RECORDS FOR THE EXERCISE:
____

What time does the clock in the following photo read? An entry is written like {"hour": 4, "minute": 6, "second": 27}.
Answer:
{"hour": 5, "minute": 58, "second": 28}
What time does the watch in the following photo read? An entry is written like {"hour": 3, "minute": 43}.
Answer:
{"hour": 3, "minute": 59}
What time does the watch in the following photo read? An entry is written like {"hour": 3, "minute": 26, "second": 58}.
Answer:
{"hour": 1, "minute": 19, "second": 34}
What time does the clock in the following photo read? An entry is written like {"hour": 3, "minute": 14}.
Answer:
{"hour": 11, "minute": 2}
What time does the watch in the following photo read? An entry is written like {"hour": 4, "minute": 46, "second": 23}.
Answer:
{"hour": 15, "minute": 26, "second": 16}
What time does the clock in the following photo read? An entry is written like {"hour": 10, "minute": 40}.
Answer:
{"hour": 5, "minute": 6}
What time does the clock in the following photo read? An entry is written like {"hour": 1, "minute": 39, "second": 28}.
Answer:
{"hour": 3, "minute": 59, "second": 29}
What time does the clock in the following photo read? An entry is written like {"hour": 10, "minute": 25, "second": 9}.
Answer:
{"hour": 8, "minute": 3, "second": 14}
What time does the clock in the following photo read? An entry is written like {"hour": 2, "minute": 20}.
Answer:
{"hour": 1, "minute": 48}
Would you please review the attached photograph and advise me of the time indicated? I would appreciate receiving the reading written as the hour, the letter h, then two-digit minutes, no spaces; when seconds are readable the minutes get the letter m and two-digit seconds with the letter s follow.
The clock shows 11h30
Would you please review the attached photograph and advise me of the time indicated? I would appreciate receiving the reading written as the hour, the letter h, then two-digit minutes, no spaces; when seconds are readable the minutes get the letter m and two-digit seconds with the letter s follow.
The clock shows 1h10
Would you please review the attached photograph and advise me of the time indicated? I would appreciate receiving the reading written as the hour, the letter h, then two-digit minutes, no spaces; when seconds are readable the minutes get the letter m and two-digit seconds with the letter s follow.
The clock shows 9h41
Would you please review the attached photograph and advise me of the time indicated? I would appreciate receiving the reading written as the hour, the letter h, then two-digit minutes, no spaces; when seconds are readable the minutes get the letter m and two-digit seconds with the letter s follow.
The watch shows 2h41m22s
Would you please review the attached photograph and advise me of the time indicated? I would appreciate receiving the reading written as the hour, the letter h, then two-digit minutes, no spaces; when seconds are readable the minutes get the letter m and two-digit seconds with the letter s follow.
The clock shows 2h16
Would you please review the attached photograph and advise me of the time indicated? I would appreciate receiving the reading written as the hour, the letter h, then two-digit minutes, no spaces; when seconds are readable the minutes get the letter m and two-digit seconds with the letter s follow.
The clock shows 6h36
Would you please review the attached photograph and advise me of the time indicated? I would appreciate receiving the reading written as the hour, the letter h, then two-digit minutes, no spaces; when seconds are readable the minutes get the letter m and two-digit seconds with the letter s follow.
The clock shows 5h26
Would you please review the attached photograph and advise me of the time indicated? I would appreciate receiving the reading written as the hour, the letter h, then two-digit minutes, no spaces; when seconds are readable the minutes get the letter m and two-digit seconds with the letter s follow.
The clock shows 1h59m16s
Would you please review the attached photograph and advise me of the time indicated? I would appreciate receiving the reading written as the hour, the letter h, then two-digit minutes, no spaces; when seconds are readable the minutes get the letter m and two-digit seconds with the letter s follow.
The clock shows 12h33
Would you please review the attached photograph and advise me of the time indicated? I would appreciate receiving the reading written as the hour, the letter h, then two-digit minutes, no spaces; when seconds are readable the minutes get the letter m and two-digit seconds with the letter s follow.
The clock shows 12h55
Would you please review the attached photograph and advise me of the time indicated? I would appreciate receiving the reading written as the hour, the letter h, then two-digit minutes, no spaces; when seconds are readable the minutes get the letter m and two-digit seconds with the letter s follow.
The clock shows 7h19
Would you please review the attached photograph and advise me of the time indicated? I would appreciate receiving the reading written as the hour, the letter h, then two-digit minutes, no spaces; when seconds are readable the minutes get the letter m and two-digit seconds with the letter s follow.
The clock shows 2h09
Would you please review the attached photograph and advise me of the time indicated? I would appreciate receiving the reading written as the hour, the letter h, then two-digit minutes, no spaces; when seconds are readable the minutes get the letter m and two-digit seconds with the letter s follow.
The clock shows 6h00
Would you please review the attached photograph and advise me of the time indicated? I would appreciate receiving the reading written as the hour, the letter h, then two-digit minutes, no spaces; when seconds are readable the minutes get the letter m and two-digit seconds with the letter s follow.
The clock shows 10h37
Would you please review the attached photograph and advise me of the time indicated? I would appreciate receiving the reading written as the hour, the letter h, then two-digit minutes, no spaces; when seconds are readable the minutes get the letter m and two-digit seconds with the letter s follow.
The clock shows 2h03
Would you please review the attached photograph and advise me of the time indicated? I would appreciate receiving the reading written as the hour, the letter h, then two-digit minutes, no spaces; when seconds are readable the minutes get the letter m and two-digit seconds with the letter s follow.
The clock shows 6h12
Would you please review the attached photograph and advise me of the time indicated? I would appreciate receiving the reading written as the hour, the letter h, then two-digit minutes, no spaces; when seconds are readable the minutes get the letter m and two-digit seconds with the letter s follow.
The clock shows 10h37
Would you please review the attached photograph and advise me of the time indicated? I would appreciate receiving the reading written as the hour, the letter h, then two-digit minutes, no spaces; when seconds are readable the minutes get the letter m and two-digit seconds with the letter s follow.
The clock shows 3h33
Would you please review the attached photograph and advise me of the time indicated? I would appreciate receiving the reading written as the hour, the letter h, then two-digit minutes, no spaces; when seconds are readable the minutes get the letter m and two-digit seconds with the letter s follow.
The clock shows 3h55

____

Rewrite every line of the records above as a Markdown table with the columns Row and Line. Put each non-blank line in its own row, numbered in order, and leave out blank lines.

RESPONSE FOR THIS EXERCISE:
| Row | Line |
|---|---|
| 1 | What time does the clock in the following photo read? An entry is written like {"hour": 4, "minute": 6, "second": 27}. |
| 2 | Answer: |
| 3 | {"hour": 5, "minute": 58, "second": 28} |
| 4 | What time does the watch in the following photo read? An entry is written like {"hour": 3, "minute": 43}. |
| 5 | Answer: |
| 6 | {"hour": 3, "minute": 59} |
| 7 | What time does the watch in the following photo read? An entry is written like {"hour": 3, "minute": 26, "second": 58}. |
| 8 | Answer: |
| 9 | {"hour": 1, "minute": 19, "second": 34} |
| 10 | What time does the clock in the following photo read? An entry is written like {"hour": 3, "minute": 14}. |
| 11 | Answer: |
| 12 | {"hour": 11, "minute": 2} |
| 13 | What time does the watch in the following photo read? An entry is written like {"hour": 4, "minute": 46, "second": 23}. |
| 14 | Answer: |
| 15 | {"hour": 15, "minute": 26, "second": 16} |
| 16 | What time does the clock in the following photo read? An entry is written like {"hour": 10, "minute": 40}. |
| 17 | Answer: |
| 18 | {"hour": 5, "minute": 6} |
| 19 | What time does the clock in the following photo read? An entry is written like {"hour": 1, "minute": 39, "second": 28}. |
| 20 | Answer: |
| 21 | {"hour": 3, "minute": 59, "second": 29} |
| 22 | What time does the clock in the following photo read? An entry is written like {"hour": 10, "minute": 25, "second": 9}. |
| 23 | Answer: |
| 24 | {"hour": 8, "minute": 3, "second": 14} |
| 25 | What time does the clock in the following photo read? An entry is written like {"hour": 2, "minute": 20}. |
| 26 | Answer: |
| 27 | {"hour": 1, "minute": 48} |
| 28 | Would you please review the attached photograph and advise me of the time indicated? I would appreciate receiving the reading written as the hour, the letter h, then two-digit minutes, no spaces; when seconds are readable the minutes get the letter m and two-digit seconds with the letter s follow. |
| 29 | The clock shows 11h30 |
| 30 | Would you please review the attached photograph and advise me of the time indicated? I would appreciate receiving the reading written as the hour, the letter h, then two-digit minutes, no spaces; when seconds are readable the minutes get the letter m and two-digit seconds with the letter s follow. |
| 31 | The clock shows 1h10 |
| 32 | Would you please review the attached photograph and advise me of the time indicated? I would appreciate receiving the reading written as the hour, the letter h, then two-digit minutes, no spaces; when seconds are readable the minutes get the letter m and two-digit seconds with the letter s follow. |
| 33 | The clock shows 9h41 |
| 34 | Would you please review the attached photograph and advise me of the time indicated? I would appreciate receiving the reading written as the hour, the letter h, then two-digit minutes, no spaces; when seconds are readable the minutes get the letter m and two-digit seconds with the letter s follow. |
| 35 | The watch shows 2h41m22s |
| 36 | Would you please review the attached photograph and advise me of the time indicated? I would appreciate receiving the reading written as the hour, the letter h, then two-digit minutes, no spaces; when seconds are readable the minutes get the letter m and two-digit seconds with the letter s follow. |
| 37 | The clock shows 2h16 |
| 38 | Would you please review the attached photograph and advise me of the time indicated? I would appreciate receiving the reading written as the hour, the letter h, then two-digit minutes, no spaces; when seconds are readable the minutes get the letter m and two-digit seconds with the letter s follow. |
| 39 | The clock shows 6h36 |
| 40 | Would you please review the attached photograph and advise me of the time indicated? I would appreciate receiving the reading written as the hour, the letter h, then two-digit minutes, no spaces; when seconds are readable the minutes get the letter m and two-digit seconds with the letter s follow. |
| 41 | The clock shows 5h26 |
| 42 | Would you please review the attached photograph and advise me of the time indicated? I would appreciate receiving the reading written as the hour, the letter h, then two-digit minutes, no spaces; when seconds are readable the minutes get the letter m and two-digit seconds with the letter s follow. |
| 43 | The clock shows 1h59m16s |
| 44 | Would you please review the attached photograph and advise me of the time indicated? I would appreciate receiving the reading written as the hour, the letter h, then two-digit minutes, no spaces; when seconds are readable the minutes get the letter m and two-digit seconds with the letter s follow. |
| 45 | The clock shows 12h33 |
| 46 | Would you please review the attached photograph and advise me of the time indicated? I would appreciate receiving the reading written as the hour, the letter h, then two-digit minutes, no spaces; when seconds are readable the minutes get the letter m and two-digit seconds with the letter s follow. |
| 47 | The clock shows 12h55 |
| 48 | Would you please review the attached photograph and advise me of the time indicated? I would appreciate receiving the reading written as the hour, the letter h, then two-digit minutes, no spaces; when seconds are readable the minutes get the letter m and two-digit seconds with the letter s follow. |
| 49 | The clock shows 7h19 |
| 50 | Would you please review the attached photograph and advise me of the time indicated? I would appreciate receiving the reading written as the hour, the letter h, then two-digit minutes, no spaces; when seconds are readable the minutes get the letter m and two-digit seconds with the letter s follow. |
| 51 | The clock shows 2h09 |
| 52 | Would you please review the attached photograph and advise me of the time indicated? I would appreciate receiving the reading written as the hour, the letter h, then two-digit minutes, no spaces; when seconds are readable the minutes get the letter m and two-digit seconds with the letter s follow. |
| 53 | The clock shows 6h00 |
| 54 | Would you please review the attached photograph and advise me of the time indicated? I would appreciate receiving the reading written as the hour, the letter h, then two-digit minutes, no spaces; when seconds are readable the minutes get the letter m and two-digit seconds with the letter s follow. |
| 55 | The clock shows 10h37 |
| 56 | Would you please review the attached photograph and advise me of the time indicated? I would appreciate receiving the reading written as the hour, the letter h, then two-digit minutes, no spaces; when seconds are readable the minutes get the letter m and two-digit seconds with the letter s follow. |
| 57 | The clock shows 2h03 |
| 58 | Would you please review the attached photograph and advise me of the time indicated? I would appreciate receiving the reading written as the hour, the letter h, then two-digit minutes, no spaces; when seconds are readable the minutes get the letter m and two-digit seconds with the letter s follow. |
| 59 | The clock shows 6h12 |
| 60 | Would you please review the attached photograph and advise me of the time indicated? I would appreciate receiving the reading written as the hour, the letter h, then two-digit minutes, no spaces; when seconds are readable the minutes get the letter m and two-digit seconds with the letter s follow. |
| 61 | The clock shows 10h37 |
| 62 | Would you please review the attached photograph and advise me of the time indicated? I would appreciate receiving the reading written as the hour, the letter h, then two-digit minutes, no spaces; when seconds are readable the minutes get the letter m and two-digit seconds with the letter s follow. |
| 63 | The clock shows 3h33 |
| 64 | Would you please review the attached photograph and advise me of the time indicated? I would appreciate receiving the reading written as the hour, the letter h, then two-digit minutes, no spaces; when seconds are readable the minutes get the letter m and two-digit seconds with the letter s follow. |
| 65 | The clock shows 3h55 |